37 3 the respiratory system

37-3 The Respiratory system

  • Respiration is the overall exchange of gases between the atmosphere and lungs or between blood and cells.

  • Breathing (pulmonary ventilation) is a mechanical process that depends on pressure and volume changes occurring in the thoracic cavity.

  • Inspiration is when air is flowing into the lungs.

  • Expiration is when air is leaving the lungs

I parts of the respiratory system

I. Parts of the Respiratory system

  • A. Respiratory passages

    • 1. The nose- entry way of the respiratory system

      • a. Nostrils (external nares) – the opening to the nose.

      • b. Nasal cavity – interior space of the nose, divided into two by the nasal septum.

      • c. Functions – warm air, filter air, smell, moisten air

Chapter 37

  • 2. The Pharynx – muscular passageway called the throat. Is part of the respiratory system and digestive system.

    • a. Nasopharynx– upper part – contain adenoids (pharyngeal tonsils)

    • b. Oropharynx – mouth area – contain palatine tonsils and lingual tonsils.

    • c. Laryngopharynx- entry way to the larynx

Chapter 37

  • 3. Larynx or voice box

    • a. Plays a role in speech

    • b. Routes food and air to the proper channels

    • c. Is made of 8 hyaline cartilages with a spoon-shaped flap of elastic cartilage called the epiglottis.

    • d. The largest of the hyaline cartilages is called the thyroid cartilage or adam’s apple.

    • e. The epiglottis closes as we swallow food or drink. If either of these enters the larynx a cough reflex is triggered to expel the substance.
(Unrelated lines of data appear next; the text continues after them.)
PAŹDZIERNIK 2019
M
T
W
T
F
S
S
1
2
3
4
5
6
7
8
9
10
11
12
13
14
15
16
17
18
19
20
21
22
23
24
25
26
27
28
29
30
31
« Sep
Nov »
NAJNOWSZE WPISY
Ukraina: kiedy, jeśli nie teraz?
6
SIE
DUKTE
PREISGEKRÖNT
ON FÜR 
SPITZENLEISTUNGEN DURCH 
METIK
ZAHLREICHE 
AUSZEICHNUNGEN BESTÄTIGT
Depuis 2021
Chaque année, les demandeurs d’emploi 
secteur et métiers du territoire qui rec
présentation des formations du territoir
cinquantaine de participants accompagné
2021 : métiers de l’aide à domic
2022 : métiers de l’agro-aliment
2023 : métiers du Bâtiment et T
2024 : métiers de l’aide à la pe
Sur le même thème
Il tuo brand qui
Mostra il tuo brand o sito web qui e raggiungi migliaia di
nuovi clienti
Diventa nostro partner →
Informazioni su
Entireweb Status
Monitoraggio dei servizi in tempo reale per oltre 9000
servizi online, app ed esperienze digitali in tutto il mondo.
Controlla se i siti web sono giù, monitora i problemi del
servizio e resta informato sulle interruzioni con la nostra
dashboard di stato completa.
    • f. Vocal folds or true vocal cords are mucous membranes that vibrate with expelled air. This allows us to speak and gives our voices pitch.

Chapter 37

  • 4. Trachea – or windpipe is made of c –shaped rings of hyaline cartilage which allow the esophagus to expand while swallowing and also are rigid enough to hold the passage ways open during pressure changes of breathing.

Chapter 37

  • 5. Bronchi – or Primary Bronchi are found at the end of the trachea and split into a right and left bronchi entering into the right and left lungs.

    • a. The bronchi split into many smaller branches within the lungs and are direct routes to the microscopic air sacs.
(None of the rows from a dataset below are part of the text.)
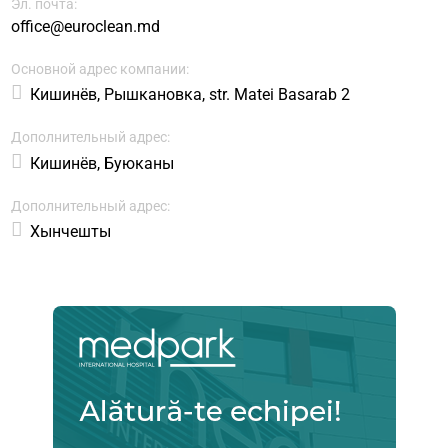
Эл. почта:
office@euroclean.md
Основной адрес компании:
Кишинёв, Рышкановка, str. Matei Basarab 2
Дополнительный адрес:
Кишинёв, Буюканы
Дополнительный адрес:
Хынчешты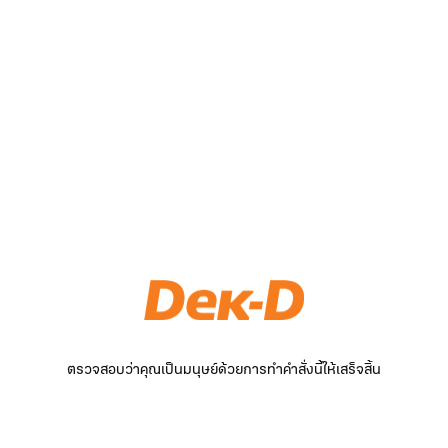
ตรวจสอบว่าคุณเป็นมนุษย์ด้วยการทำคำสั่งนี้ให้เสร็จสิ้น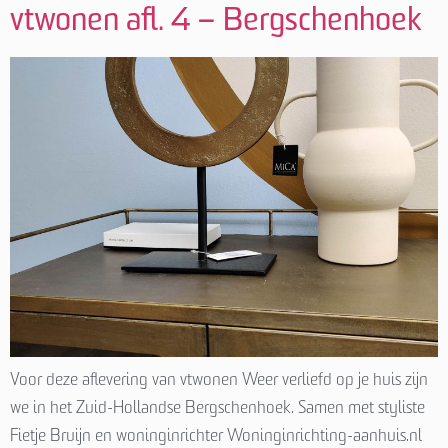
vtwonen afl. 4 – Bergschenhoek
Voor deze aflevering van vtwonen Weer verliefd op je huis zijn
we in het Zuid-Hollandse Bergschenhoek. Samen met styliste
Fietje Bruijn en woninginrichter Woninginrichting-aanhuis.nl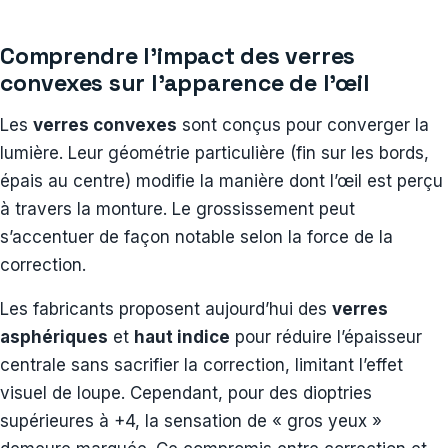
Comprendre l’impact des verres
convexes sur l’apparence de l’œil
Les
verres convexes
sont conçus pour converger la
lumière. Leur géométrie particulière (fin sur les bords,
épais au centre) modifie la manière dont l’œil est perçu
à travers la monture. Le grossissement peut
s’accentuer de façon notable selon la force de la
correction.
Les fabricants proposent aujourd’hui des
verres
asphériques
et
haut indice
pour réduire l’épaisseur
centrale sans sacrifier la correction, limitant l’effet
visuel de loupe. Cependant, pour des dioptries
supérieures à +4, la sensation de « gros yeux »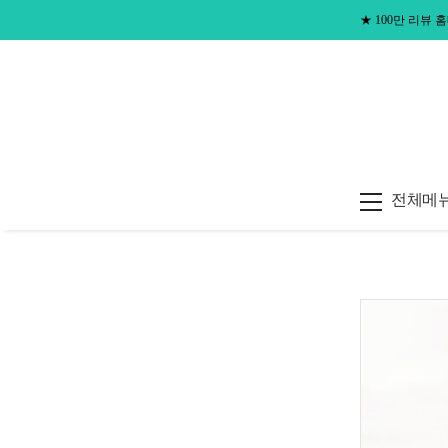
★
100만 리뷰
전체메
    • b. Secondary bronchi, tertiary bronchi, terminal bronchiole, Respiratory bronchioles (largest to smallest) – make up the bronchial tree.

Chapter 37

  • 6. Lungs – Right lung has 3 lobes while the left lung has 2 lobes. They surround the heart.

    • a. Apex is the narrow upper part of the lungs

    • b. Base is the wider bottom part of the lungs

    • c. The words pulmonary and pleura have to do with the lungs.

    • d. Parietal pleura – membranes of the thoracic cavity, pleural fluid – serous fluid to reduce friction, visceral pleura – membrane on the lungs, pleural cavity (space) is the area between the two membranes filled with pleural fluid.

Chapter 37

  • 7. Alveoli – Microscopic sacs on the end of the bronchioles.

    • a. The respiratory zone – includes respiratory bronchioles, alveolar ducts and alveolar sacs is the only site of gas exchange.

    • b. The alveoli are covered with capillaries so the blood and air can diffuse from one to the other.